The individual nature of autism is reflected in individual needs. Some require a removal of gluten and/or casein, and many benefit from this approach even if it is not required. We usually take out wheat (some wheat also contains lutein such as spelt and semolina varieties), and dairy that is high in casein and carotenoproteins, but do not believe that it is always necessary to remove oats, whey, butter (pure), cream cheese and cereals such as barley or foods containing barley malt. Many do need to have soy protein removed, and we always recommend removal of non food stuff especially food dyes and aspartame. This is a diverse population, as diverse as the human race itself. There is a higher rate of celiac disease and often a strict gluten free diet is needed. For others ensuring the dietary precursors for producing enzymes that break down substances such as gluten and casein is all that is needed. And, for others support with digestive enzymes appears to be the best course of action.

Understanding the biological basis of autism is moving forward, and we believe that, as this information filters through to the medical community, family doctors will take over from psychologists as the first port of call for parents with a child diagnosed as autistic. If parents are going to trust the medical community then the medical community must hold itself accountable to reveal the truth about the dangers of drugs, vaccines and medical treatments. Often people will make a choice to accept a medical treatment even if the treatment only has a slight chance of producing a positive outcome. People are accustomed to taking risks but it is only fair that we be given the facts so that we can make an informed choice. We also expect our medical professionals to be educated and also given the facts so that they too can make informed decisions which are not based on profits for the pharmaceutical industry or which involve hidden agendas of research, government and military organizations.

Understanding autism is still a goal and not a reality. Until we challenge the medical community and research organizations to produce the unpublished material which remains hidden from peer review because it doesn't support their agendas, the established medical community and research organizations will continue to pursue their own agendas and ride the pharmaceutical gravy train. We cannot continue to expect that taxpayers will allow their elected representatives to spend our money on endless research and receive nothing in return but more and more drugs. We cannot expect consumers to continue to purchase products which have been pushed onto the market with inadequate research, unscrupulous research or which are promoted using ghost writers, advertising companies and solicitors with bogus credentials.
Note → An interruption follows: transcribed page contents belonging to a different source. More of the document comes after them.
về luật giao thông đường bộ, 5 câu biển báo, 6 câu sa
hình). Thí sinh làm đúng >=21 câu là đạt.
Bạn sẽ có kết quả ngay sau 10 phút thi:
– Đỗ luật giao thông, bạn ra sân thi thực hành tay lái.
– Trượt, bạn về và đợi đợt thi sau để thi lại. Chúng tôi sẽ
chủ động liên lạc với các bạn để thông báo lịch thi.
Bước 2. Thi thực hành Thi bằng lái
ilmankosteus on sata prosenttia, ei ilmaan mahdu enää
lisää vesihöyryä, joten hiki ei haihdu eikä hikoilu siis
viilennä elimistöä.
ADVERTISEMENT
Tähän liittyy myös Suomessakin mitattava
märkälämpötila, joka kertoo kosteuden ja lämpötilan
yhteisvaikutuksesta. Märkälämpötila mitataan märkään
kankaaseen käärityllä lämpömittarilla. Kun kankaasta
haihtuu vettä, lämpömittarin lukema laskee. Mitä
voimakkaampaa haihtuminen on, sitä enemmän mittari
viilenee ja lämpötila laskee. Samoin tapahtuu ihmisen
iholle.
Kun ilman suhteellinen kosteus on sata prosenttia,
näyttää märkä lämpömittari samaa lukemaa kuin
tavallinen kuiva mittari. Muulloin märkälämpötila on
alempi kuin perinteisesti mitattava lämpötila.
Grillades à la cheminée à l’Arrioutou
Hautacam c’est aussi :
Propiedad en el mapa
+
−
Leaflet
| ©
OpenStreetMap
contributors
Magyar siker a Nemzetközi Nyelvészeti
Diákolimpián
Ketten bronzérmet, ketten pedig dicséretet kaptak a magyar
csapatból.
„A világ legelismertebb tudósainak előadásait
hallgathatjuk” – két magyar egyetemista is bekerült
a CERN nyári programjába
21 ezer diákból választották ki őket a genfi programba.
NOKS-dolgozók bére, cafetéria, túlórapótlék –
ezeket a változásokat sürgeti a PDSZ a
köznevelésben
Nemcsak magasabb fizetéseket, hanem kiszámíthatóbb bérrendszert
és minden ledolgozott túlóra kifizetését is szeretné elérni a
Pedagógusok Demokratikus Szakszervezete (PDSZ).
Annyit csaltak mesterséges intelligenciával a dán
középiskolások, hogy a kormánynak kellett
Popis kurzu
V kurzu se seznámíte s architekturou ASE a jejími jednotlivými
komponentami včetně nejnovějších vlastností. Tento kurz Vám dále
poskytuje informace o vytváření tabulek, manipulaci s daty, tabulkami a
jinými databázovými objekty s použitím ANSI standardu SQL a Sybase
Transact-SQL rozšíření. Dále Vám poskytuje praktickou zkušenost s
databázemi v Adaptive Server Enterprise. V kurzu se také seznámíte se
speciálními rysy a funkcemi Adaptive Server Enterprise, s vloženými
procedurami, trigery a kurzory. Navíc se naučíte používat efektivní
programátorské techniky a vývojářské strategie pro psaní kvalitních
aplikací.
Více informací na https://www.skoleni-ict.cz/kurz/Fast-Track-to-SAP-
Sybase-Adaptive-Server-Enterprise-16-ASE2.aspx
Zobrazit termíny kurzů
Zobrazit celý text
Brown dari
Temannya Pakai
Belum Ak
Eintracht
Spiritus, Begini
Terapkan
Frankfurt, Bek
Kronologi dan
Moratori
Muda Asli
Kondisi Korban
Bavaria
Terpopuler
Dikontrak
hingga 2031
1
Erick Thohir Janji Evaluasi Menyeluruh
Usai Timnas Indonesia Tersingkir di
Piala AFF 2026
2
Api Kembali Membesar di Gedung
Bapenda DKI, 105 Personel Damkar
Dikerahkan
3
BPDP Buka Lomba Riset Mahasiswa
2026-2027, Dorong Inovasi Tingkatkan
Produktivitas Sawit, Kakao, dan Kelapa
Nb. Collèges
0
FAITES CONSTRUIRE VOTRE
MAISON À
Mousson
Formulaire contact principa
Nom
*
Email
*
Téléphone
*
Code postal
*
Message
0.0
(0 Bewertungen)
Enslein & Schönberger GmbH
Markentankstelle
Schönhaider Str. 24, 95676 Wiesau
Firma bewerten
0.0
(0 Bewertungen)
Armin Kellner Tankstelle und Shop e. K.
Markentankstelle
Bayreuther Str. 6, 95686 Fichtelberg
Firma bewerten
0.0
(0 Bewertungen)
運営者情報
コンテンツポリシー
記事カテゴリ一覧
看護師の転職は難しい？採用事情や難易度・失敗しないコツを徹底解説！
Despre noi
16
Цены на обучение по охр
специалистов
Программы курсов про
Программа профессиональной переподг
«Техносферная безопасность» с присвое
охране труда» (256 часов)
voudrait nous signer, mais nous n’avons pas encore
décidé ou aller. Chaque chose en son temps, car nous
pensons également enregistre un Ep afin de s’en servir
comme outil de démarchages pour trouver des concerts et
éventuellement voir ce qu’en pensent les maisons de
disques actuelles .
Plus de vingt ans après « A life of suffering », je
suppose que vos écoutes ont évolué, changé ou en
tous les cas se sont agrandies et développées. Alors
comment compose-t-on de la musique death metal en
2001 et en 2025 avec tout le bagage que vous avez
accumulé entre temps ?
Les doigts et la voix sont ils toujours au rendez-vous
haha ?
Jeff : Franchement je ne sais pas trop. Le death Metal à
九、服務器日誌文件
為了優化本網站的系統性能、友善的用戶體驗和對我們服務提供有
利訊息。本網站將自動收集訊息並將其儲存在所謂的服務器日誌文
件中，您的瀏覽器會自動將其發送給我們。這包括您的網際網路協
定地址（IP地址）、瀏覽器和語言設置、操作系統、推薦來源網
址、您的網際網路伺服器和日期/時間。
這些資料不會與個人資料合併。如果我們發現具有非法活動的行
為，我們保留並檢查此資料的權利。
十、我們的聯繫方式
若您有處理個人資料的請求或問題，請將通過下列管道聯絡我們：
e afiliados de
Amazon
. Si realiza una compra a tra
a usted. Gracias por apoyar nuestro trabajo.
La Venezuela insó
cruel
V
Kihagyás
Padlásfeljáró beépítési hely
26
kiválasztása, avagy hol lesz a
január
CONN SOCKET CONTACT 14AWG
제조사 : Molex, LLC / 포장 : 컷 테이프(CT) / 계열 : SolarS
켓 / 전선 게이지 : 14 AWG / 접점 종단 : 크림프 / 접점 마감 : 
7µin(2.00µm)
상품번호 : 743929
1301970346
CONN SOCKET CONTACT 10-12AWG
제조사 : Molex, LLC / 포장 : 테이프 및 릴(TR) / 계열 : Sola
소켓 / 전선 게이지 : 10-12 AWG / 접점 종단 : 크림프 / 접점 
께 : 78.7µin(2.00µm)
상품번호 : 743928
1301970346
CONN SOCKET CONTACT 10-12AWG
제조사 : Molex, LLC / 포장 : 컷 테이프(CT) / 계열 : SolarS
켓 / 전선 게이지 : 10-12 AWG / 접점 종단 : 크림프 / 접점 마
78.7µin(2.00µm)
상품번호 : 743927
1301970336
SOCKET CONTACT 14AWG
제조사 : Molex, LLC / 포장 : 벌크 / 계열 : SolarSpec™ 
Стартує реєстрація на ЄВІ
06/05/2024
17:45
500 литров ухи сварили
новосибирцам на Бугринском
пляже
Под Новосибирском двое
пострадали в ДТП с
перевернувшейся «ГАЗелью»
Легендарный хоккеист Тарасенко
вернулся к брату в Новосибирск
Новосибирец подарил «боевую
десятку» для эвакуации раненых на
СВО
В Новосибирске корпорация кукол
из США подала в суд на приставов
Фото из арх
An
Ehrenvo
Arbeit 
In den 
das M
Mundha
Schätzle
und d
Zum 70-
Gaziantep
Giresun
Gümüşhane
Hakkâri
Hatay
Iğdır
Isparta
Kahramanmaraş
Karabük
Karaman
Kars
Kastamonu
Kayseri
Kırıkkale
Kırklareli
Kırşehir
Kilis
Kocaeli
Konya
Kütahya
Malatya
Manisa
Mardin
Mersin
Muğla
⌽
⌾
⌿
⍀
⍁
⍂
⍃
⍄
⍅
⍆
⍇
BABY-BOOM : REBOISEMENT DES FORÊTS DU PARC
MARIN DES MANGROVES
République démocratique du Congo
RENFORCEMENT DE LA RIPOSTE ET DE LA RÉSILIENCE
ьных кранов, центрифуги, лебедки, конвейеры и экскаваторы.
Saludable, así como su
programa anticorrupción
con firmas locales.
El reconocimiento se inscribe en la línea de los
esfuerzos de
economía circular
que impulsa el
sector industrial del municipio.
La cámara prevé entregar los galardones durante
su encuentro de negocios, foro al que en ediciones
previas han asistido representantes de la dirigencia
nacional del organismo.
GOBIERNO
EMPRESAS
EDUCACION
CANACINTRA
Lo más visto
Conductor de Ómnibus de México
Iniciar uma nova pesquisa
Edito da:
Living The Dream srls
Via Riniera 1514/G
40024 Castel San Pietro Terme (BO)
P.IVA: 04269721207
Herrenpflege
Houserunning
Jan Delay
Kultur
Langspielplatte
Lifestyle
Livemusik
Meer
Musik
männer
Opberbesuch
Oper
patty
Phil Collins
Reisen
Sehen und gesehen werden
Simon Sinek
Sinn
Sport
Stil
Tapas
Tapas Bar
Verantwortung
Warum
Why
The world, the educated, the disabled, the parents of damaged and dead babies, those incarcerated unjustly, convicted for crimes which are now being recognized as medical negligence are demanding accountability. With great sacrifices we are capable of great discoveries. We are capable of identifying the causes and treatments for autism and renaming this condition as it relates to the causal factors and providing treatments which result in improvements. Those who only need diet and environmental accommodation, those who need antiviral therapy and blood cleansing treatments, those who need immune therapies and more expensive and invasive treatments, those who need a combination of therapies. If we can help one percent to reach recovery then the sacrifice is worth the revelation. Ten percent a joyous result. Fifty percent recovery in the autism population and the diagnosis in utero would result in many choosing not to abort, a joyous triumph for those who believe that life is worth preserving.

From those who improve and recover we can learn more about the needs of those who do not recover, who have experienced too many insults and have too many contributing factors. We can learn how better to accommodate them, how to meet their needs, how and when to provide services and when also to leave them alone and just love them, accept them and care for them.